Chinese and Indian vaccines receive emergency use approval
Hungary's medicines regulator has approved two new vaccines for emergency use in Hungary, both of which come from outside the European Union's common procurement program.
Chief Medical Officer Cecília Müller announced at an online press briefing Monday that the National Institute of Pharmacy and Nutrition (OGYÉI) had issued approval to Convidecia, a vaccine developed by Chinese company CanSino Biologics, and to Covishield, a version of the AstraZeneca vaccine produced in India.
The approval of the two jabs brings the total number of approved vaccines to seven, including three from procurements negotiated by the EU and four others pursued independently by Hungary' government. CanSino is the second Chinese jab to be approved in Hungary after the Sinopharm vaccine was approved in late January. Russia's Sputnik V is also in use.
The Ministry of Foreign and Affairs and trade on Wednesday told ATV that "several million" doses of the two vaccines could soon arrive in Hungary.
"Negotiations are still underway on the procurement and contracts have not yet been signed, but another several million vaccine [doses] could arrive in Hungary in a couple of weeks according to our plans," the ministry wrote.
More than 1.7 million people have received at least a first dose of a vaccine in Hungary so far, giving it the second highest vaccination rate in the EU after Malta.

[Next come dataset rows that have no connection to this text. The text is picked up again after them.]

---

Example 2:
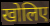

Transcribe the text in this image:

खोलिए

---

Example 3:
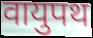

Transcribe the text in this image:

वायुपथ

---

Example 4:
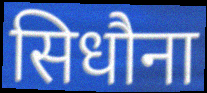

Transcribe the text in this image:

सिधौना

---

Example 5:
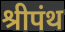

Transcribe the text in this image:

श्रीपंथ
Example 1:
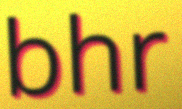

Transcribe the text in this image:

bhr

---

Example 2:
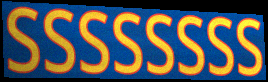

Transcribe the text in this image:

ssssssss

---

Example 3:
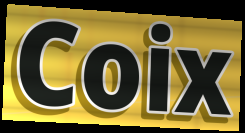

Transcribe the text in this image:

Coix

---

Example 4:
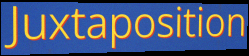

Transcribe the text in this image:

Juxtaposition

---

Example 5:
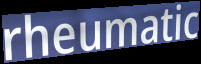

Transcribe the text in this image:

rheumatic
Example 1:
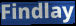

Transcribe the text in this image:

Findlay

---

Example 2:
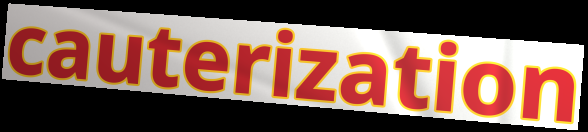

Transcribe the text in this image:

cauterization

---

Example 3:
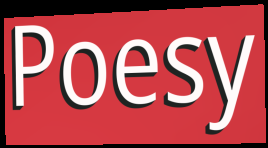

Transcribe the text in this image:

Poesy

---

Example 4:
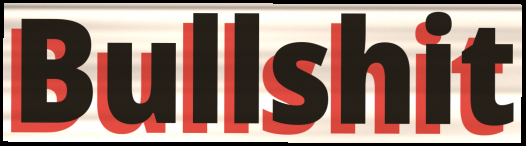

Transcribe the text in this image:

Bullshit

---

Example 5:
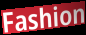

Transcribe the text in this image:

Fashion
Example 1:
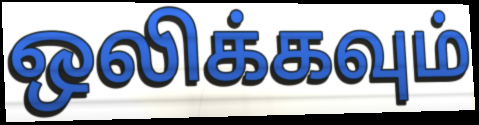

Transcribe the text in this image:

ஒலிக்கவும்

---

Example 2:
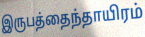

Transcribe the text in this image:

இருபத்தைந்தாயிரம்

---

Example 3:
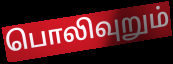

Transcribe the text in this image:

பொலிவுறும்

But the high number of vaccinations has been unable to slow the rapid spread of a coronavirus variant first discovered in the United Kingdom, which has repeatedly broken records in the numbers of daily cases, deaths and hospitalizations.

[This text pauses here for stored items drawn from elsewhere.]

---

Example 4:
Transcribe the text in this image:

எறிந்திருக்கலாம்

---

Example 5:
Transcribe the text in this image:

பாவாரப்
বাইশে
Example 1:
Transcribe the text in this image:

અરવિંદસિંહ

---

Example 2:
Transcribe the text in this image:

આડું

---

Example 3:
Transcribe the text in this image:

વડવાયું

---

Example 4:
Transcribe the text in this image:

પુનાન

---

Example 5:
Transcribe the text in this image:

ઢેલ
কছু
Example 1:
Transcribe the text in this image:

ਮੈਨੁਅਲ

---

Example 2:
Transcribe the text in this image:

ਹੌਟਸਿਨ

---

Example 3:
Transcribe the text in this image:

A record 272 people died of coronavirus-related causes on Thursday, the highest daily total since the beginning of the pandemic. Hungary now has the highest per capita death rate in the world, according to data from Johns Hopkins University. The per capita number of those hospitalized with Covid-19 is also the highest anywhere in Europe or North America with the possible exception of Bulgaria.

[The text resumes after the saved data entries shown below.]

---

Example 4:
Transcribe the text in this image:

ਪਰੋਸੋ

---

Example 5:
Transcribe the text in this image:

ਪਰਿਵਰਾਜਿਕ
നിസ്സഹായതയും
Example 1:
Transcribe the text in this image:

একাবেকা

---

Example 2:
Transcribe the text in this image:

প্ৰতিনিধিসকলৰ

Five times more money went to sports than to healthcare in pandemic's first year
Since March 2020, the government allocated five times as much money to sports and twice as much to churches as was allocated to Hungary's healthcare system, according to calculations by economics website mfor.hu.
In the year following the declaration of a state of emergency on March 20, 2020, the government allocated:
- HUF 288.6 billion to sport-related expenditures
- HUF 153.6 billion to ""central budget contributions for churches"
- and HUF 60.7 billion to the healthcare system for "treatment and prevention"
Of the HUF 288.6 billion spent on sports:
- 151.1 billion went to developing sports facilities
- 21.8 billion to financial assistance to sports academies
- 17.3 billion to supporting competitive sports
- 11 billion to the National Sports Center
- and 15.7 billion to "concepts and strategies for sport sector development."